Brookfield Asset Management has announced:

the completion of its previously announced Preferred Shares, Series 28 issue in the amount of CDN$215 million.

Brookfield issued 8,600,000 Preferred Shares, Series 28 at a price of $25.00 per share, for gross proceeds of CDN$215,000,000. Holders of the Preferred Shares, Series 28 will be entitled to receive a cumulative quarterly fixed dividend yielding 4.60% annually for the initial period ending June 30, 2017. Thereafter, the dividend rate will be reset every five years at a rate equal to the 5-year Government of Canada bond yield plus 1.80%. The Preferred Shares, Series 28 will commence trading on the Toronto Stock Exchange on February 8, 2011 under the ticker symbol BAM.PR.X.

Brookfield has granted the underwriters an over-allotment option, exercisable for a period of 30 days following closing, to purchase up to an additional 1,290,000 Preferred Shares, Series 28 which, if exercised, would increase the gross offering size to CDN$247,250,000.

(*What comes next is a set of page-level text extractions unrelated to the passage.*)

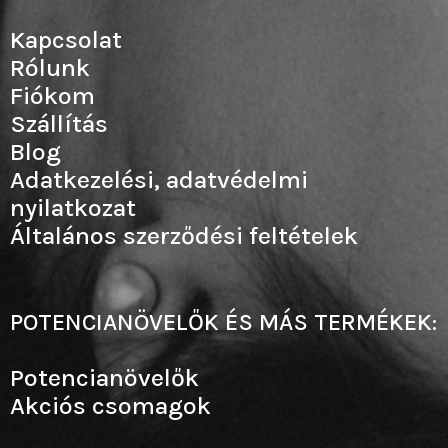
Kapcsolat
Rólunk
Fiókom
Szállítás
Blog
Adatkezelési, adatvédelmi
nyilatkozat
Általános szerződési feltételek
POTENCIANÖVELŐK ÉS MÁS TERMÉKEK:
Potencianövelők
Akciós csomagok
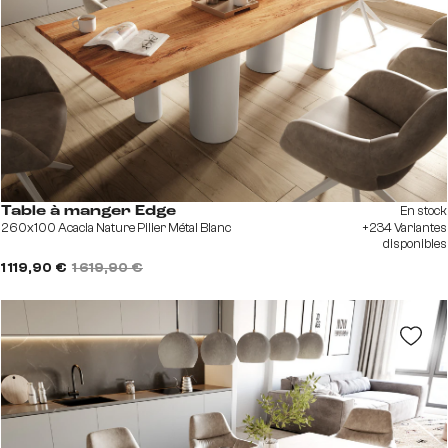
En stock
Table à manger Edge
260x100 Acacia Nature Pilier Métal Blanc
+234 Variantes
disponibles
1 119,90 €
1 619,90 €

The net proceeds of the issue will be used for general corporate purposes, including funding a portion of the company’s acquisition of additional common shares in U.S. mall operator General Growth Properties Inc.

The issue is a FixedReset, 4.60%+180, announced January 19.

The issue traded 206,559 shares today in a range of 24.63-88 before closing as 24.70-75.

Vital statistics are:

BAM.PR.X FixedReset YTW SCENARIO
Maturity Type : Limit Maturity
Maturity Date : 2041-02-08
Maturity Price : 22.99
Evaluated at bid price : 24.70
Bid-YTW : 4.55 %

BAM.PR.X will be tracked by HIMIPref™ and incorporated in the FixedReset index.